Paul Fuchs <pf@porkain'tkosher.oink> wrote:
> Michelle Steiner <(E-Mail Removed)> wrote:
>
> > In article <1jmm547.1kngnbd1gs808wN%(E-Mail Removed)>,
> > (E-Mail Removed)ure (Richard Maine) wrote:
> >
> > > (I might suggest that there's a user interface flaw here in having an
> > > iTunes menu item do a system-level check for updates that have nothing
> > > to do with iTunes, but I realize that in any case I'm at least partly to
> > > blame; I could have checked.)
> >
> > iTunes checks to see whether there's an iTunes update available. If there
> > is, and you say you want to update, it hands things over to the Software
> > Update program, which checks for all updates.
>
> I don't think that the iTunes 9.2.1 update bumped 10.6.3 to 10.6.4.
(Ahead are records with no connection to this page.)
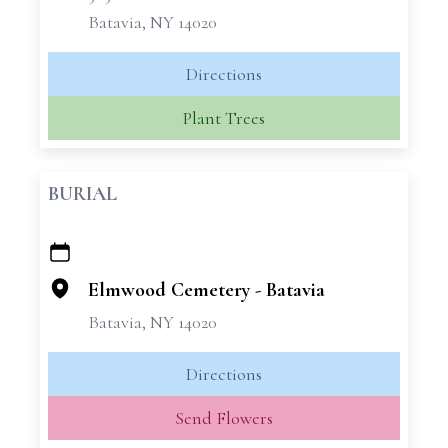
Batavia, NY 14020
Directions
Plant Trees
BURIAL
+
−
Elmwood Cemetery - Batavia
Batavia, NY 14020
Directions
Send Flowers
> That would be rather duplicitous on Apple's part. Ate you sure. I did
> find it rather curious that such a minor update demanded a reboot upon
> instillation. As I recall, it wasn't optional.
Yes, I'm sure. But it wasn't the iTunes update itself. It was clearly,
as Michelle describes, that iTunes handed things over to software
update. I understand what happened, I just think it a flaw in the user
interface that when you ask iTunes to check for updates and then say,
"yes, do it", to what results, you end up updating the whole system.
No, I don't think it duplicituous. People are far too quick to jump on
accusations of duplicity. Recall the addage "Never ascribe to malice
that which can be explained by incompetence." I'd say that
"incompetence" greatly overstates the case here, but it is at least in
the right direction in the sense of being a flaw. I just think it a user
interface flaw.
--
Richard Maine | Good judgment comes from experience;
email: last name at domain . net | experience comes from bad judgment.